Alternative Dispute Resolution Part 1: Mediation

News reports and television dramas often make reference to mediation, but rarely explain what mediation means.  And when there is an attempt to explain mediation, the explanation may not be accurate.  So what is mediation?  And why is it useful?

Mediation is an effort to negotiate a settlement among two or more parties that have a dispute, using the assistance of a neutral person.  Although mediation is often used in the context of a pending lawsuit (and is often ordered by courts before trial), parties that have a dispute don’t have to wait to file a lawsuit before hiring a mediator to try to help them resolve their dispute.  The benefit of using mediation is that the parties may be able to resolve their dispute early, without the expense and emotional toll that can accompany full-blown litigation.

Here is how it works.  Suppose Jane and Jim are arguing over a contract that they signed with each other.  Rather than have a judge or a jury resolve the dispute, they can hire someone else to help them negotiate a solution.  Typically the mediator is someone with legal experience that is relevant to the legal issues the parties face.  For example, in the case of Jane and Jim, they might hire an attorney who has experience trying lawsuits involving disputes over contracts.

Once the mediator has been hired, he/she will be expected to become familiar with the general facts and issues in dispute, and then meet privately with each party to explore the strengths and weaknesses of each party’s case and also to discuss potential solutions to the dispute.  To make the mediation more efficient, these private meetings typically occur at an office in conference rooms near one another, so that the mediator can move quickly between meetings with the parties while conversations are still fresh in everyone’s mind.

Information provided to the mediator during private sessions with the parties must be kept confidential by the mediator.  This means that a party will not be able to find out what the other party has told the mediator about the strengths and weaknesses of the case, or about that party’s goals for resolution.

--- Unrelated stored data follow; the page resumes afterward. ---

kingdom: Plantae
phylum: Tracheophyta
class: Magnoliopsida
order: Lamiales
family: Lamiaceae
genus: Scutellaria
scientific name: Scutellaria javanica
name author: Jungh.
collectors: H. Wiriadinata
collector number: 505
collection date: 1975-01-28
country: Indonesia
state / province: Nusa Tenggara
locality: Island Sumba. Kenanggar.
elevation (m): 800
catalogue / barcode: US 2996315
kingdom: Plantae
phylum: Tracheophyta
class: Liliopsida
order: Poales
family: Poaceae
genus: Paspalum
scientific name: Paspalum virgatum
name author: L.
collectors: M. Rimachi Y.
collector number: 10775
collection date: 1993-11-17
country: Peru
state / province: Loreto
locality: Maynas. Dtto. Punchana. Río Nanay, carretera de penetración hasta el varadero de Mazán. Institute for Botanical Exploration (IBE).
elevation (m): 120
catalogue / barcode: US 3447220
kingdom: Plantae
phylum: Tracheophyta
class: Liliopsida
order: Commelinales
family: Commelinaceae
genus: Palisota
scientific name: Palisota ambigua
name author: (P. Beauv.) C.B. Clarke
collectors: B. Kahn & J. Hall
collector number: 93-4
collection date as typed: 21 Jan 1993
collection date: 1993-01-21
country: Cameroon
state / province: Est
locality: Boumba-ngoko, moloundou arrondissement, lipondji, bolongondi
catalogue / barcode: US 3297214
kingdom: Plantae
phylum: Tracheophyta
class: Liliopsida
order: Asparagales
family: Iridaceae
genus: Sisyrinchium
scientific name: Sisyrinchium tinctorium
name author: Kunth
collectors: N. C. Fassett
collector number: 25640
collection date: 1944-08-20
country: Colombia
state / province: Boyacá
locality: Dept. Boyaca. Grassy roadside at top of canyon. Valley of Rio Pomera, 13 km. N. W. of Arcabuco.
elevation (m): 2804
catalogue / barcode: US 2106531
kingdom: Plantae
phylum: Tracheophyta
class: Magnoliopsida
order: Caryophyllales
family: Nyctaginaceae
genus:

In addition to gathering information during private meetings with each party, the mediator will also convey settlement proposals from one party to the other, and also suggest new approaches that may result in a resolution of the dispute.  This is where the mediator’s experience handling similar types of disputes comes in handy.  The resolution will typically involve each party giving up something in order to resolve the dispute.  How much a party gives up will generally depend on factors such as the strength of the party’s case, a party’s eagerness to achieve closure, and the cost of continuing with litigation.

Although mediation can be economical because a successful mediation will cut off future attorney’s fees associated with the dispute, in most instances mediation is not free.  The parties generally are expected to each pay half of the mediator’s fee.   This arrangement can be changed as a part of any negotiated settlement.

If the mediation is successful, the parties will achieve closure and put the matter behind them.  If mediation is unsuccessful, the parties and the mediator will be prohibited by law from disclosing information learned during the mediation in any subsequent litigation.  This rule encourages the parties to be candid and open-minded during mediation sessions, thereby improving the likelihood that a dispute will be resolved in mediation.

Please note that this article is not intended to be comprehensive, but briefly summarizes the mediation process.  Counsel can advise regarding whether mediation may be appropriate as to specific disputes that may involve you or your business.

The analysis set forth in this article is provided for general understanding only and should not be considered legal advice.  Counsel should always be consulted for advice regarding a specific situation.